# I miss you all.



## cotton2012 (Apr 29, 2014)

I just wanted to say I have missed you all, I love every single one of you even the trolls, I want to say thank you to all for everything you do and let you guys and gals know that I truly appreciate every last one of you. I have been UTR lately but plan on being back.


----------



## Yaya (Apr 29, 2014)

Welcome to ugbb bro post up and ask questions.
Glad u made it over.

What r ur stats?


----------



## gymrat827 (Apr 29, 2014)

Yaya said:


> Welcome to ugbb bro post up and ask questions.
> Glad u made it over.
> 
> What r ur stats?



x2x....

lets get to know you


----------



## cotton2012 (Apr 30, 2014)

Yes I know I am a nobody here at The Underground but everything I said I genuinely feel towards this community. I have posted plenty of info about myself including pictures, stats, history, goals and more, but the people who have commented so far know this. I was being honest and that may not get me the most friends, but it will get me the right friends. Even if The Underground is not the place for me, I am truly thankful for all the knowledge, opinions and ideas everyone here has shared for without a placed like this I would never have used PE drugs, so y'all can act all "holier than thou" but I will still feed off the info be grateful for it and contribute where I believe I should as much as I can, so again thank you all and I will not be absent from the board.


----------



## Bro Bundy (Apr 30, 2014)

welcome back man


----------



## BigGameHunter (Apr 30, 2014)

I remember you now.  Your still a somebody here.


----------



## Yaya (Apr 30, 2014)

cotton2012 said:


> Yes I know I am a nobody here at The Underground but everything I said I genuinely feel towards this community. I have posted plenty of info about myself including pictures, stats, history, goals and more, but the people who have commented so far know this. I was being honest and that may not get me the most friends, but it will get me the right friends. Even if The Underground is not the place for me, I am truly thankful for all the knowledge, opinions and ideas everyone here has shared for without a placed like this I would never have used PE drugs, so y'all can act all "holier than thou" but I will still feed off the info be grateful for it and contribute where I believe I should as much as I can, so again thank you all and I will not be absent from the board.



Welcome back..

We were kidding..thicken ur skin and be merry, mate! Don't be a silly bloke


----------



## mistah187 (Apr 30, 2014)

Welcome back. Going through pct huh?


----------



## Seeker (Apr 30, 2014)

Welcome back Cotton. Last I remember you put up some nice pics. Looking solid bro. I hope you're still hitting the iron steady and hard.


----------



## bronco (Apr 30, 2014)

welcome back cotton


----------



## woodswise (May 5, 2014)

Welcome back.  Better check your estrogen, bud.


----------



## cotton2012 (May 8, 2014)

Seeker said:


> Welcome back Cotton. Last I remember you put up some nice pics. Looking solid bro. I hope you're still hitting the iron steady and hard.

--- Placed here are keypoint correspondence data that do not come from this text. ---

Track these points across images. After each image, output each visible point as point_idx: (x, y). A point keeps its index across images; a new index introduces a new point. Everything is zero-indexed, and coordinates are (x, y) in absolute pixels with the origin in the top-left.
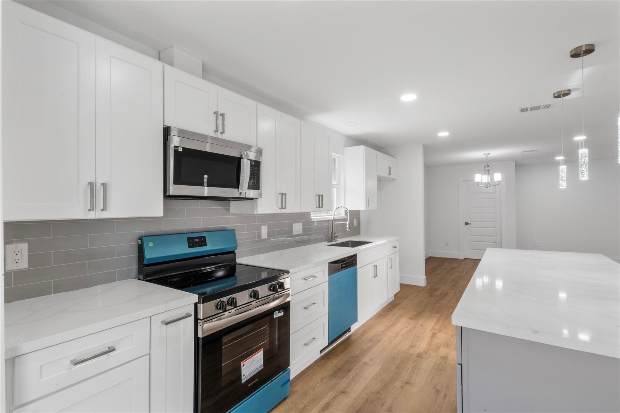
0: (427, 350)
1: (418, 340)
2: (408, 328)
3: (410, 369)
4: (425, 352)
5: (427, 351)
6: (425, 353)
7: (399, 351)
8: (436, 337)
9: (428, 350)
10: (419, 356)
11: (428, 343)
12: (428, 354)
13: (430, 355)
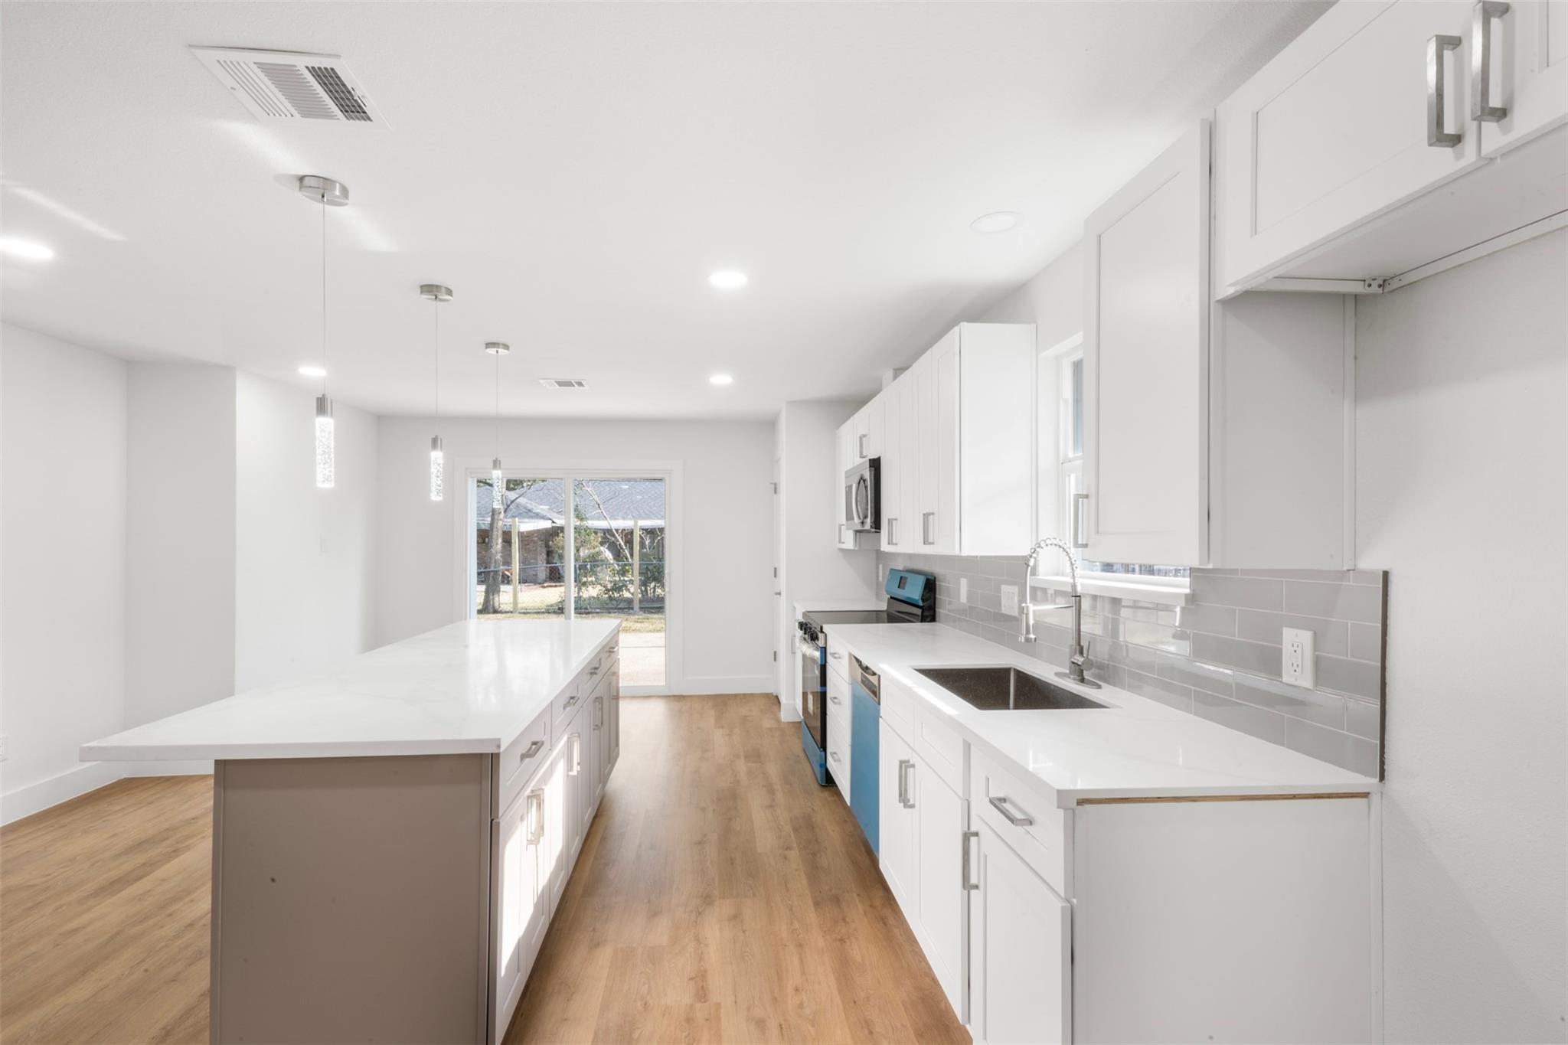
0: (699, 919)
1: (734, 943)
2: (790, 990)
3: (708, 864)
4: (700, 913)
5: (697, 918)
6: (700, 910)
7: (754, 895)
8: (691, 979)
9: (696, 922)
10: (708, 900)
11: (706, 945)
12: (692, 912)
13: (687, 910)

Thx Seeker, still hitting it for sure til I die.


----------



## cotton2012 (May 8, 2014)

It has been difficult lately getting on to post as I have changed jobs and don't sit in front of a computer screen like I use to. Let me explain further the purpose for the original post was to express how I feel, not the most popular subject I know, talking about feelings and shit, but hey using performance enhancing drugs have completely transformed my entire life. They have been a catalyst to my ability to eat perfect (in fact I think more change has come from diet change, physically and health wise), I am stronger and leaner than ever, I feel healthier and blood test and vitals confirm that. I feel way more confident and I have learned so much about myself, how my body works and how much my psyche can take. People treat me different, ask for advice or get ladies hitting on me imagine that. Surely some of y'all feel the same? These drugs are amazing and a lot of fun. However totally a double edge sword like everything. There is sacrifice I know, but it was a no brainer for me as come to find out I am a long time sufferer of low T. I attribute it to being pretty damn porky through out my teens, shit food and little activity I think f*cked my hormone balance all up and it never recovered. So this is the first time I can remember feeling normal and beyond. This place has change me for the better,  I could have picked a lot of places but I picked The Underground and I'm glad I did and I cannot express enough how grateful I am for that. People take places like this for granted and don't show gratitude, they don't appreciate the small stuff they are just here to get big or see what they can get out of it, I wish there was some way I could do more but my knowledge is limited. I'm trying, the only thing I know is to share my experiences. I assure everyone I did not get butt hurt about anything I don't know why it came off like that, I was not acknowledged so I was simply explaining myself. I definitely have my E2 in check, lol. Bro's & ladies nothing but good energy over here. I guess I just have a lot to be thankful for,


----------



## Yaya (May 8, 2014)

Just good having u around again..mate?


----------



## AlphaD (May 9, 2014)

Hey Cotton welcome back to Romper Room! Glad your back man.


----------



## RowdyBrad (May 10, 2014)

Welcome back. That was a big ass paragraph.


----------